[Items listed in a dataset]:
▬▬▬▬▬▬
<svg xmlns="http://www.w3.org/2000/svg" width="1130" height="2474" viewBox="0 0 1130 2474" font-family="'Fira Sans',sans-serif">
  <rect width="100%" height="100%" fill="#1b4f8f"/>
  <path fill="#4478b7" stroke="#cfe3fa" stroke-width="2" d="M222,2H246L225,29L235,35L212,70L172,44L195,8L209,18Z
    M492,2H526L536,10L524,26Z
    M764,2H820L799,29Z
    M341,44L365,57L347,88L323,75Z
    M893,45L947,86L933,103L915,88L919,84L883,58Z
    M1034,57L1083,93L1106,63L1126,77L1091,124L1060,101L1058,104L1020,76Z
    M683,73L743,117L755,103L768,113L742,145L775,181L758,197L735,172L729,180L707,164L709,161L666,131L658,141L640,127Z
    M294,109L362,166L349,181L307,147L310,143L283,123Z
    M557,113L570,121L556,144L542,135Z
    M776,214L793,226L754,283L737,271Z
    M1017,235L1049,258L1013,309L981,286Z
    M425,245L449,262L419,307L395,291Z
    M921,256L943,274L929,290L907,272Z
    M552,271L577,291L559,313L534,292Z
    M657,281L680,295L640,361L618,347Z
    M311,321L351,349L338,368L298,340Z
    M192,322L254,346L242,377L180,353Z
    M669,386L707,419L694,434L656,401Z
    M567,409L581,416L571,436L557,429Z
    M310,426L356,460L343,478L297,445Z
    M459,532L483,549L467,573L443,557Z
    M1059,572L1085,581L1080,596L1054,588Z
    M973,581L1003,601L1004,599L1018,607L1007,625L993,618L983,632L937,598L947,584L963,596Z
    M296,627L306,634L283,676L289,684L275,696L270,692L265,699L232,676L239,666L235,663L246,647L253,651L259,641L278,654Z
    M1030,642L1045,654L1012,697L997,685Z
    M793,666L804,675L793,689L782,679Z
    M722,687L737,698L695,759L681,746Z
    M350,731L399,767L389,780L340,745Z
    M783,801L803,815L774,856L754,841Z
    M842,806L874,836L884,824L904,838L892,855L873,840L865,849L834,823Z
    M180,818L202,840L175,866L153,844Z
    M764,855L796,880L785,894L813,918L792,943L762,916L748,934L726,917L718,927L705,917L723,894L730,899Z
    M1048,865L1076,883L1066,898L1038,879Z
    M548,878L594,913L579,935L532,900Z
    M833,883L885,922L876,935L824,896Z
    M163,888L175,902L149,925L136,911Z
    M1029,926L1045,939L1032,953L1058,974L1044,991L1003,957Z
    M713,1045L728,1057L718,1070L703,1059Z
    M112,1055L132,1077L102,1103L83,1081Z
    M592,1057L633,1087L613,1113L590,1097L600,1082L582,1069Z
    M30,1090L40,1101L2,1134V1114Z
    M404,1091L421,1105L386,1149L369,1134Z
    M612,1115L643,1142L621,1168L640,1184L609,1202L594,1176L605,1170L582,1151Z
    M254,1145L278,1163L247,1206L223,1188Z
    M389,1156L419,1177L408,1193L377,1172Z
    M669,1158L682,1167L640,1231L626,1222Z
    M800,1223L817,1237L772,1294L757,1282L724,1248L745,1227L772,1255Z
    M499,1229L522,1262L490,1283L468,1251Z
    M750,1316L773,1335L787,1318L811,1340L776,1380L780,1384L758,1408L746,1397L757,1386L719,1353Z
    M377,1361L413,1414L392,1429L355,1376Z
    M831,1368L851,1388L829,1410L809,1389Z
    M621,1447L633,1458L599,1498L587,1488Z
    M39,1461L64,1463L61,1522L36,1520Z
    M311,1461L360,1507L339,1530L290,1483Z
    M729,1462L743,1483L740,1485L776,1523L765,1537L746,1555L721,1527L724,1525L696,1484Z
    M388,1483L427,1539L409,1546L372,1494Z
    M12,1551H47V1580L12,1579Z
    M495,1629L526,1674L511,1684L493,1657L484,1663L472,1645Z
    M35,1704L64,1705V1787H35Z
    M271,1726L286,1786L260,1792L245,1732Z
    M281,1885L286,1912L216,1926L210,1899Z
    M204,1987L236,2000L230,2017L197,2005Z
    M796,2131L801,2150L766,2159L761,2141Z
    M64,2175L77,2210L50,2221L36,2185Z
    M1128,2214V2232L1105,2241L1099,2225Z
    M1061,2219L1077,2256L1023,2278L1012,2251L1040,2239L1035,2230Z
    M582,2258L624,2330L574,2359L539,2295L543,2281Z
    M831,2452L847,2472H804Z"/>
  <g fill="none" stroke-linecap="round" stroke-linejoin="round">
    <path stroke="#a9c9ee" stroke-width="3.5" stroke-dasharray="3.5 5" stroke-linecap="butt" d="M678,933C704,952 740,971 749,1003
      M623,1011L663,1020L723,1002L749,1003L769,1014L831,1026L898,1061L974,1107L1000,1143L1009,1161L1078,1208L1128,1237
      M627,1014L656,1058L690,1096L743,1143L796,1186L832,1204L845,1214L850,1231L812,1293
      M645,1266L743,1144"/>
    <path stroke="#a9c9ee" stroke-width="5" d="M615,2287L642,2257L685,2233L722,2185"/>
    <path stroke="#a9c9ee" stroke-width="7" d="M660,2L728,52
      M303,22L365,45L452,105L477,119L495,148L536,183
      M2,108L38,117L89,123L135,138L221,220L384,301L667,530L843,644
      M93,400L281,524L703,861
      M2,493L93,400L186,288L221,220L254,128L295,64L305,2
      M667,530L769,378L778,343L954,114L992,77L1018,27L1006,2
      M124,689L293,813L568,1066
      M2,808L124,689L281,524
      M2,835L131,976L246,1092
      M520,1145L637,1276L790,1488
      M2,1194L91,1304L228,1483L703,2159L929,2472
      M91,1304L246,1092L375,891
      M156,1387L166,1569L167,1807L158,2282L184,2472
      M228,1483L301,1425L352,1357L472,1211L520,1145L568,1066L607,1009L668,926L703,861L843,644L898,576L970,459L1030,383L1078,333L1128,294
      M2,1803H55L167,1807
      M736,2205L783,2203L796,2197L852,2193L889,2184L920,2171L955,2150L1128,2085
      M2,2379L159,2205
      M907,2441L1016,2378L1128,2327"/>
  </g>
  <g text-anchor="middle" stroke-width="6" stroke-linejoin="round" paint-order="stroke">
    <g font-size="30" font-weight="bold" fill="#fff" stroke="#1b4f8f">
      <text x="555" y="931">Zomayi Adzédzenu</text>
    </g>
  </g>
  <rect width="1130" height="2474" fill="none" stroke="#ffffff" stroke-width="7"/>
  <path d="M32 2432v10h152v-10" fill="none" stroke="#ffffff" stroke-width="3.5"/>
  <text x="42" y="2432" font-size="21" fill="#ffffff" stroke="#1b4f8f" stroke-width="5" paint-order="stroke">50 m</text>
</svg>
▬▬▬▬▬▬
[Exercise prompt]: Each entry must be set down exactly as it appears.

[Exercise response]:
<svg xmlns="http://www.w3.org/2000/svg" width="1130" height="2474" viewBox="0 0 1130 2474" font-family="'Fira Sans',sans-serif">
  <rect width="100%" height="100%" fill="#1b4f8f"/>
  <path fill="#4478b7" stroke="#cfe3fa" stroke-width="2" d="M222,2H246L225,29L235,35L212,70L172,44L195,8L209,18Z
    M492,2H526L536,10L524,26Z
    M764,2H820L799,29Z
    M341,44L365,57L347,88L323,75Z
    M893,45L947,86L933,103L915,88L919,84L883,58Z
    M1034,57L1083,93L1106,63L1126,77L1091,124L1060,101L1058,104L1020,76Z
    M683,73L743,117L755,103L768,113L742,145L775,181L758,197L735,172L729,180L707,164L709,161L666,131L658,141L640,127Z
    M294,109L362,166L349,181L307,147L310,143L283,123Z
    M557,113L570,121L556,144L542,135Z
    M776,214L793,226L754,283L737,271Z
    M1017,235L1049,258L1013,309L981,286Z
    M425,245L449,262L419,307L395,291Z
    M921,256L943,274L929,290L907,272Z
    M552,271L577,291L559,313L534,292Z
    M657,281L680,295L640,361L618,347Z
    M311,321L351,349L338,368L298,340Z
    M192,322L254,346L242,377L180,353Z
    M669,386L707,419L694,434L656,401Z
    M567,409L581,416L571,436L557,429Z
    M310,426L356,460L343,478L297,445Z
    M459,532L483,549L467,573L443,557Z
    M1059,572L1085,581L1080,596L1054,588Z
    M973,581L1003,601L1004,599L1018,607L1007,625L993,618L983,632L937,598L947,584L963,596Z
    M296,627L306,634L283,676L289,684L275,696L270,692L265,699L232,676L239,666L235,663L246,647L253,651L259,641L278,654Z
    M1030,642L1045,654L1012,697L997,685Z
    M793,666L804,675L793,689L782,679Z
    M722,687L737,698L695,759L681,746Z
    M350,731L399,767L389,780L340,745Z
    M783,801L803,815L774,856L754,841Z
    M842,806L874,836L884,824L904,838L892,855L873,840L865,849L834,823Z
    M180,818L202,840L175,866L153,844Z
    M764,855L796,880L785,894L813,918L792,943L762,916L748,934L726,917L718,927L705,917L723,894L730,899Z
    M1048,865L1076,883L1066,898L1038,879Z
    M548,878L594,913L579,935L532,900Z
    M833,883L885,922L876,935L824,896Z
    M163,888L175,902L149,925L136,911Z
    M1029,926L1045,939L1032,953L1058,974L1044,991L1003,957Z
    M713,1045L728,1057L718,1070L703,1059Z
    M112,1055L132,1077L102,1103L83,1081Z
    M592,1057L633,1087L613,1113L590,1097L600,1082L582,1069Z
    M30,1090L40,1101L2,1134V1114Z
    M404,1091L421,1105L386,1149L369,1134Z
    M612,1115L643,1142L621,1168L640,1184L609,1202L594,1176L605,1170L582,1151Z
    M254,1145L278,1163L247,1206L223,1188Z
    M389,1156L419,1177L408,1193L377,1172Z
    M669,1158L682,1167L640,1231L626,1222Z
    M800,1223L817,1237L772,1294L757,1282L724,1248L745,1227L772,1255Z
    M499,1229L522,1262L490,1283L468,1251Z
    M750,1316L773,1335L787,1318L811,1340L776,1380L780,1384L758,1408L746,1397L757,1386L719,1353Z
    M377,1361L413,1414L392,1429L355,1376Z
    M831,1368L851,1388L829,1410L809,1389Z
    M621,1447L633,1458L599,1498L587,1488Z
    M39,1461L64,1463L61,1522L36,1520Z
    M311,1461L360,1507L339,1530L290,1483Z
    M729,1462L743,1483L740,1485L776,1523L765,1537L746,1555L721,1527L724,1525L696,1484Z
    M388,1483L427,1539L409,1546L372,1494Z
    M12,1551H47V1580L12,1579Z
    M495,1629L526,1674L511,1684L493,1657L484,1663L472,1645Z
    M35,1704L64,1705V1787H35Z
    M271,1726L286,1786L260,1792L245,1732Z
    M281,1885L286,1912L216,1926L210,1899Z
    M204,1987L236,2000L230,2017L197,2005Z
    M796,2131L801,2150L766,2159L761,2141Z
    M64,2175L77,2210L50,2221L36,2185Z
    M1128,2214V2232L1105,2241L1099,2225Z
    M1061,2219L1077,2256L1023,2278L1012,2251L1040,2239L1035,2230Z
    M582,2258L624,2330L574,2359L539,2295L543,2281Z
    M831,2452L847,2472H804Z"/>
  <g fill="none" stroke-linecap="round" stroke-linejoin="round">
    <path stroke="#a9c9ee" stroke-width="3.5" stroke-dasharray="3.5 5" stroke-linecap="butt" d="M678,933C704,952 740,971 749,1003
      M623,1011L663,1020L723,1002L749,1003L769,1014L831,1026L898,1061L974,1107L1000,1143L1009,1161L1078,1208L1128,1237
      M627,1014L656,1058L690,1096L743,1143L796,1186L832,1204L845,1214L850,1231L812,1293
      M645,1266L743,1144"/>
    <path stroke="#a9c9ee" stroke-width="5" d="M615,2287L642,2257L685,2233L722,2185"/>
    <path stroke="#a9c9ee" stroke-width="7" d="M660,2L728,52
      M303,22L365,45L452,105L477,119L495,148L536,183
      M2,108L38,117L89,123L135,138L221,220L384,301L667,530L843,644
      M93,400L281,524L703,861
      M2,493L93,400L186,288L221,220L254,128L295,64L305,2
      M667,530L769,378L778,343L954,114L992,77L1018,27L1006,2
      M124,689L293,813L568,1066
      M2,808L124,689L281,524
      M2,835L131,976L246,1092
      M520,1145L637,1276L790,1488
      M2,1194L91,1304L228,1483L703,2159L929,2472
      M91,1304L246,1092L375,891
      M156,1387L166,1569L167,1807L158,2282L184,2472
      M228,1483L301,1425L352,1357L472,1211L520,1145L568,1066L607,1009L668,926L703,861L843,644L898,576L970,459L1030,383L1078,333L1128,294
      M2,1803H55L167,1807
      M736,2205L783,2203L796,2197L852,2193L889,2184L920,2171L955,2150L1128,2085
      M2,2379L159,2205
      M907,2441L1016,2378L1128,2327"/>
  </g>
  <g text-anchor="middle" stroke-width="6" stroke-linejoin="round" paint-order="stroke">
    <g font-size="30" font-weight="bold" fill="#fff" stroke="#1b4f8f">
      <text x="555" y="931">Zomayi Adzédzenu</text>
    </g>
  </g>
  <rect width="1130" height="2474" fill="none" stroke="#ffffff" stroke-width="7"/>
  <path d="M32 2432v10h152v-10" fill="none" stroke="#ffffff" stroke-width="3.5"/>
  <text x="42" y="2432" font-size="21" fill="#ffffff" stroke="#1b4f8f" stroke-width="5" paint-order="stroke">50 m</text>
</svg>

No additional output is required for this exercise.